# Haunted Hills Cemetery 2007



## Tyler (Jul 17, 2008)

Here is a link to my pictures on Photobucket
Pictures by Tyler45_photos - Photobucket
Check them out, and let me know what you think, I will be expanding it alot this year. I also hope to collect some money and/or can goods for charity, because I get alot of people that come and see it. I hope you like my haunt.


----------



## Haunted Bayou (Feb 16, 2007)

Oops bad link...try again!


----------



## Tyler (Jul 17, 2008)

I know, but thanks though. This is my 9th post, so I am getting very close to being able to edit.


----------



## Tyler (Jul 17, 2008)

The link is fixed, yay! 
Check it out


----------



## lowdwnrob (Jul 2, 2008)

Cool yard. I really dig the guy on the roof. I have had a mask for two years and have been looking for the perfect costume for him. I want to put him on my roof reaching down over the door at the tot's.


----------



## Tyler (Jul 17, 2008)

Thanks for your compliment.
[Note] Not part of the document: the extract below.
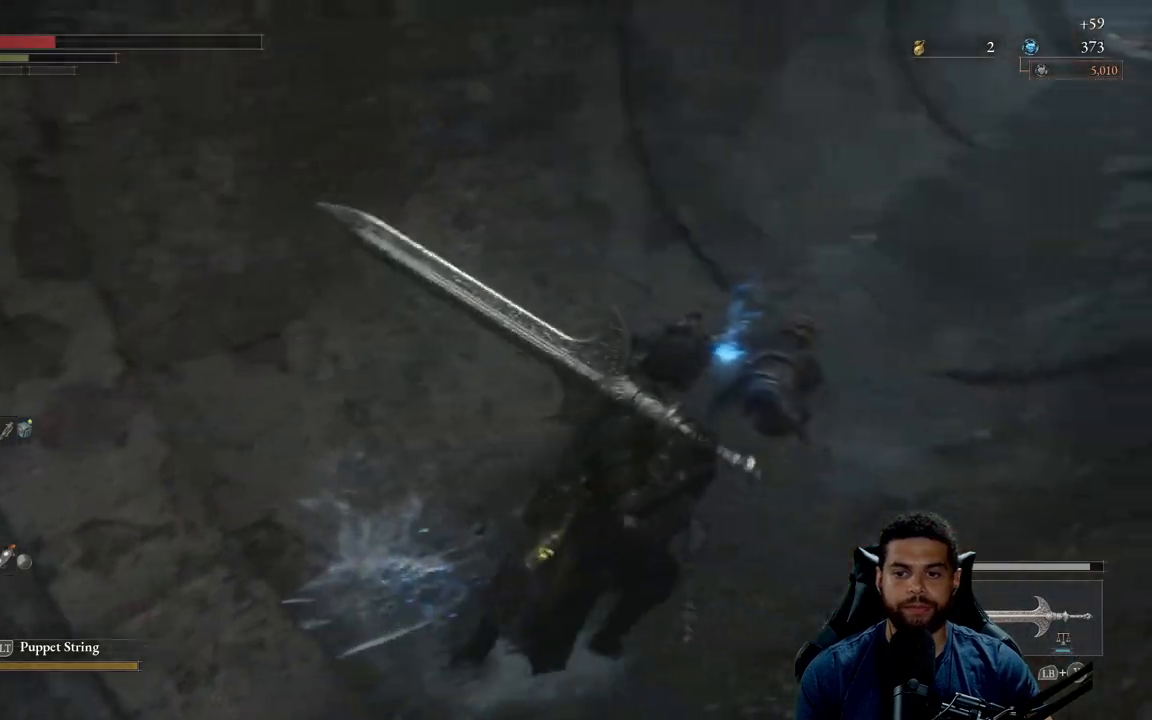
{"buttons": ["A"], "left_stick": "left", "right_stick": "center", "events": [[17, "left_stick", "up-right"], [283, "A", "down"], [350, "A", "up"], [400, "left_stick", "up-left"], [417, "A", "down"], [450, "left_stick", "left"]]}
I actually got the idea to put someone on the roof from someone else who lives by me that did that. It really does look cool. This year I am going to switch it up, and have Jason on the roof.


----------



## Haunted Bayou (Feb 16, 2007)

ohhhh, uplit skelly goblin... Me like!


----------



## scareme (Aug 29, 2006)

Great looking props. How do you get the guys to stay on the roof? Loved all your pictures.


----------



## Tyler (Jul 17, 2008)

Thanks, I got him on the roof by drilling a screw into his arm, and then into the wood on the top sections of roof. It actually worked pretty good, and he never fell, or even moved.


----------



## Revenant (Mar 17, 2007)

Nice haunt! Lots of standing characters... this would be a good yard for the old "stand still and act like a statue" trick hehe that one always gets a good scare when the "prop" yells and comes after them


----------



## Tyler (Jul 17, 2008)

Thanks for the compliments. I actually dressed up in a costume last year on Halloween ,and stood really still behind my fence. It is really funny to move just a little bit when a kid goes by, and then they tell there parents, only to get a reply of "all of that stuff is fake". I cant tell you how many times that happened. Last year was really crazy too because I wasnt expecting alot of little kids to come up, but pretty many did. And there were alot of teenagers who would not even set foot in my yard, I get a big kick out of that.


----------



## Lady Nyxie (Aug 30, 2006)

Lookin' good. Adding in the new props you made this year will be cool. I can see already that you are gonna run into storage issues (like many of the rest of us... myself included).


----------



## Scary Godmother (Oct 13, 2007)

Lookin good! I absolutely LOVE the big tall skeleton guy on the left, especially at night.:jol:


----------



## Lilly (Jun 13, 2006)

cool yard tyler...
I especially like this guy








something pretty creepy about it
Great Job


----------



## Tyler (Jul 17, 2008)

Thanks for the compliment on my big skeleton. I refer to him as "big guy". I actually got him at Walgreens, but he was a hanging prop. So I made a pvc structure for him, and then painted it black.


----------